Jusqu'au 16 nov Les Gémeaux 92 Sceaux tel 01 46 61 36 67

lundi 8 novembre 2010

Hymne à l'amour 2 d'après un livret de Paul Scaron

Tiré de la comédie de Paul Scaron ( premier époux de Madame de Maintenon) "L'héritier ridicule ou La dame intéressée", ce spectacle donne tout du long au spectateur le sentiment d'avoir la berlue. Juliette Gautier De Charnacé, dont c'est la première mise en scène emprunte aussi bien à Copi, qu'à David Lynch ou la comédie musicale trash. La pièce d'un baroque échevelé est à l'image du théâtre de l'âge d'or espagnol peuplé de personnages portés aux excès mais annonce aussi par son dénouement, au cours duquel un être vénal se trouve confondu, le Molière des "Femmes savantes" ou de "Tartuffe"

Pour interpréter un texte écrit en alexandrins il fallait évidement des comédiens qui savent y faire. Or beaucoup ont un jeu tâtonnant. Seuls s'en sortent Salomé Stevenin (qui a des moments incandescents,) Dorothée Dupuy-Puzin, Benjamin Guillard (qui a l'étoffe et la drôlerie d'un Sganarelle) et Cyrille Thouvenin à qui échoit le rôle rudement casse-gueule d'une femme affublée de robes d'une sidérante extravagance. Ce qui ne l'empêche pas de se raser le bas du visage... Alors qu'elle fait la chattemite, elle n'a pour but que se trouver un époux fortuné. La confusion des sexes est d'autant plus grande que loin de jouer les travestis, l'acteur incarne ce personnage avec sa voix d'homme. Cheveux en pétards, comme il l'aurait été dans par exemple Starmania, Vincent Martinez n'est, lui, pas du tout familier des phrases en vers. Pour arriver à s'en sortir il s'est, dit-il, inspiré des rythmes rap. Le prodige est qu'il y parvient.

La représentation est étoffée par la musique tantôt déstructurée, tantôt mélodieuse de ce grand artiste qu'est Ghédalia Tazartès Autre atout les apparitions de Dalidazartés qui chante d'une voix qui est un enchantement. Beaucoup seront consternés par les décors, lumières et costumes de ce théâtre déjanté. D'autres apprécieront que pour ses débuts une metteuse en scène se lance dans une entreprise aussi peu formatée.

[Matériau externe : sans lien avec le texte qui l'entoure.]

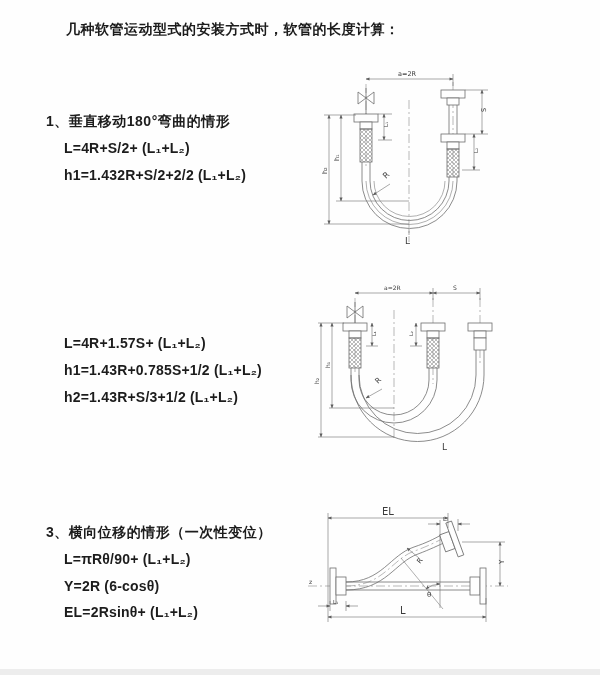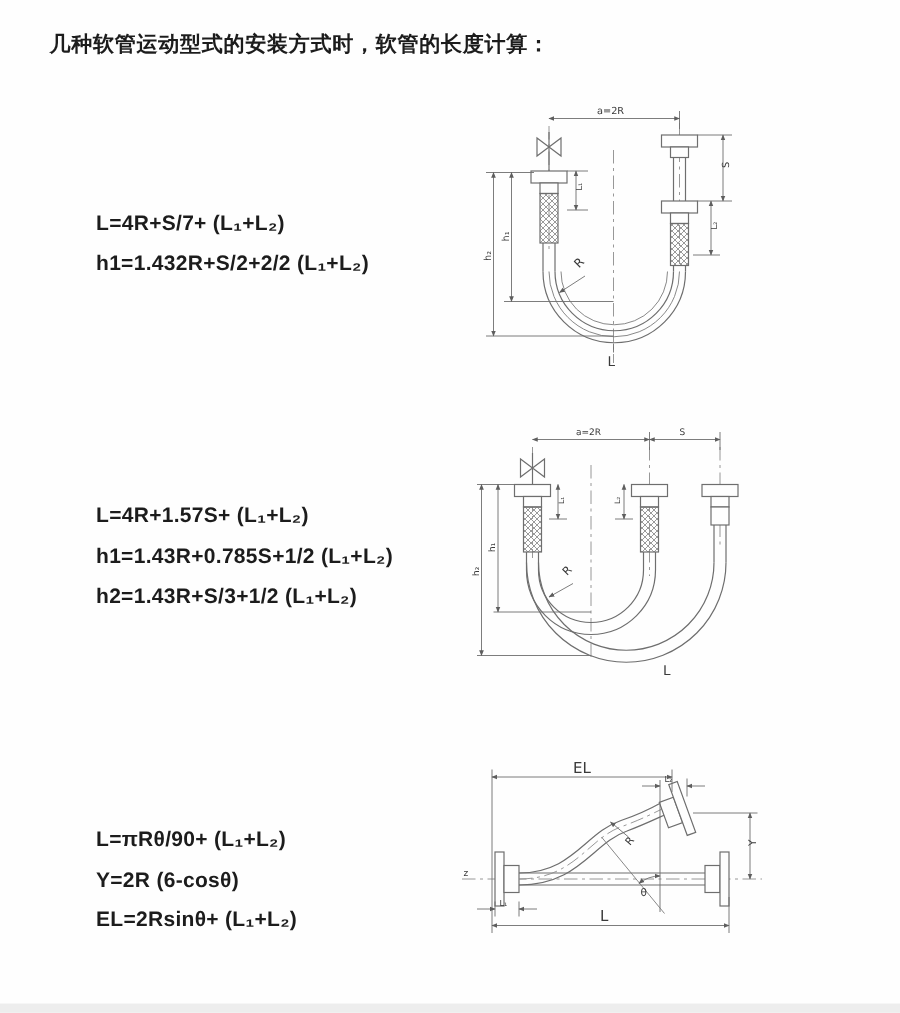"几种软管运动型式的安装方式时，软管的长度计算：" .title { margin-left: none -> 33px }
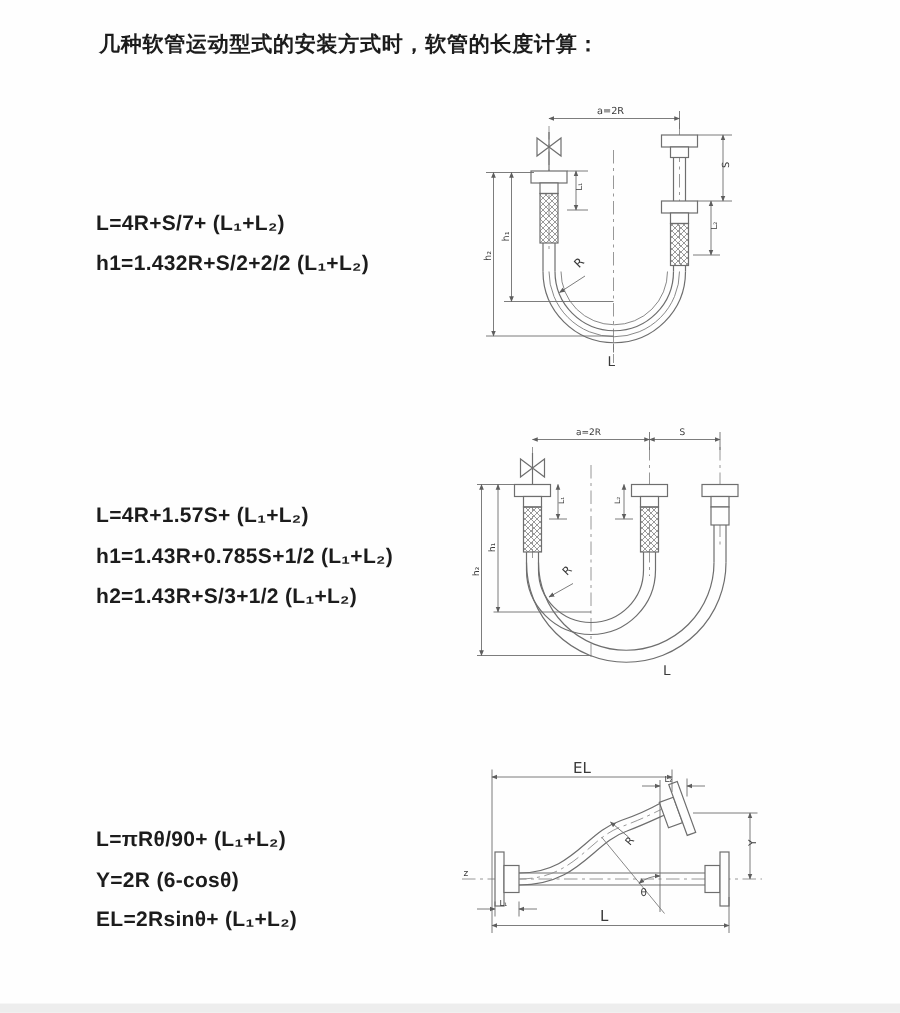"1、垂直移动180°弯曲的情形" div.t { html: none -> <div>1、垂直移动180°弯曲的情形</div> }
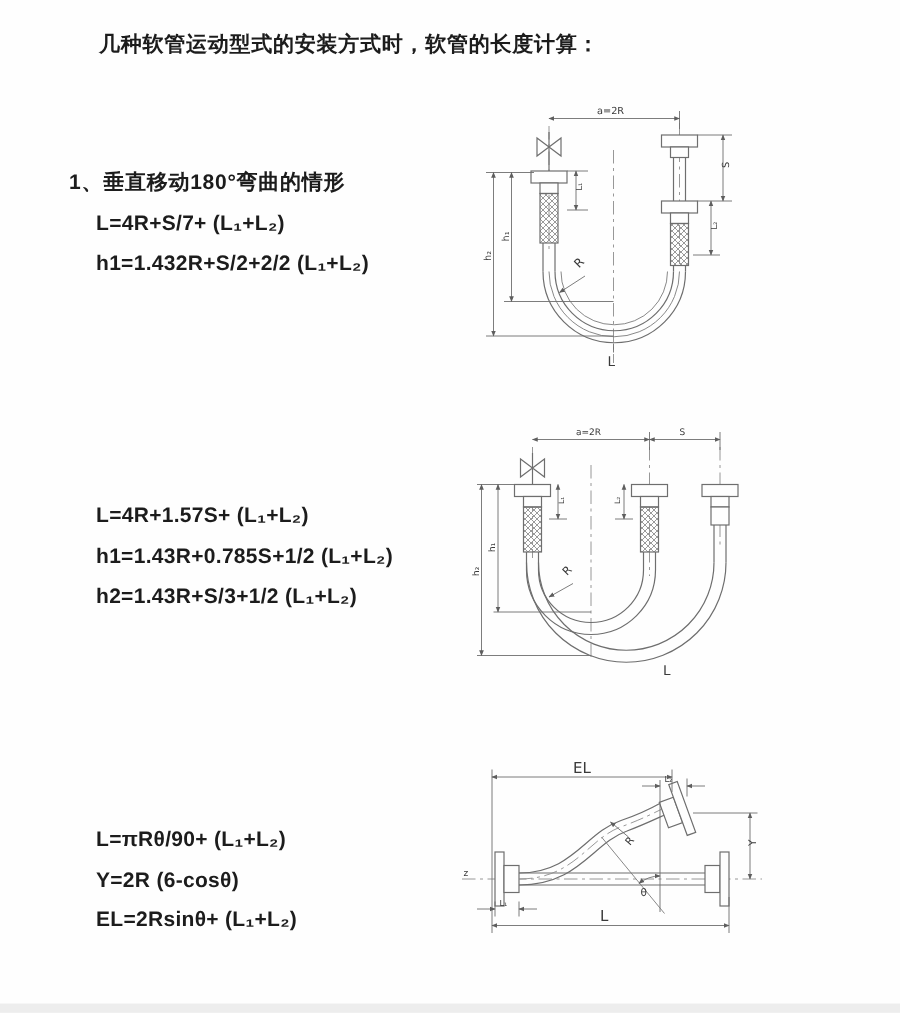"L=4R+S/7+ (L₁+L₂)" div.t { text: 4R+S/7+ -> 4R+S/2+ }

Jusqu'au 21 novembre MC93 Bobigny tel 01 41 60 72 72

vendredi 5 novembre 2010

La passion corsetée d'après Madame de Lafayette

Alors qu'elle se consacrait ces dernières années à un théâtre documentaire où elle enregistrait les paroles des habitants du quartier de la Goutte d'or qu'elle restituait elle-même ou en chargeait d'autres comédiens, Laurence Février change cette fois radicalement de registre puisqu'elle a réalisé un montage de l'oeuvre maîtresse de Madame de Lafayette, La princesse de Clèves. Ce roman tendu à se rompre s'attache au destin de mademoiselle de Chartre que le prince de Clèves, ébloui par sa beauté, épouse en grande pompe.

La jeune femme rencontre chez la dauphine (soeur d'Henri II) dont elle est une dame de compagnie, le duc de Nemours, décrit comme un chef d'oeuvre de la nature. L'homme a la réputation d'être inconstant, d'aller de bras en bras. Mais cette fois, à la vue de la princesse, il sent son coeur chavirer. Le coup de foudre est réciproque. Il déclenchera des malheurs. C'est avec un sens aigu de l'analyse des sentiments que la romancière dépeint les étapes de cette passion qui provoquera en chacun des trois protagonistes une blessure à vif. Si le lumineux objet du désir qu'est la princesse n'arrive pas à combattre son trouble, elle est prête à tout entreprendre pour maîtriser ses actes. Et l'avenir des deux amoureux d'apparaître drapé de noir.

Laurence Février relate cette passion avec une grâce souveraine. Le spectateur, lui, est émerveillé et par son jeu et par la langue d'une stupéfiante séduction de Madame de Lafayette. On doit en définitive une fière chandelle à notre président qui en raillant ce joyau des lettres françaises l'a sorti du semi- oubli où il était tombé. Ajoutons enfin que la scénographe Brigitte Dujardin a réussi a créer l'illusion que le spectacle se déroule sur un vaste plateau alors qu'il est en réalité de dimension modeste.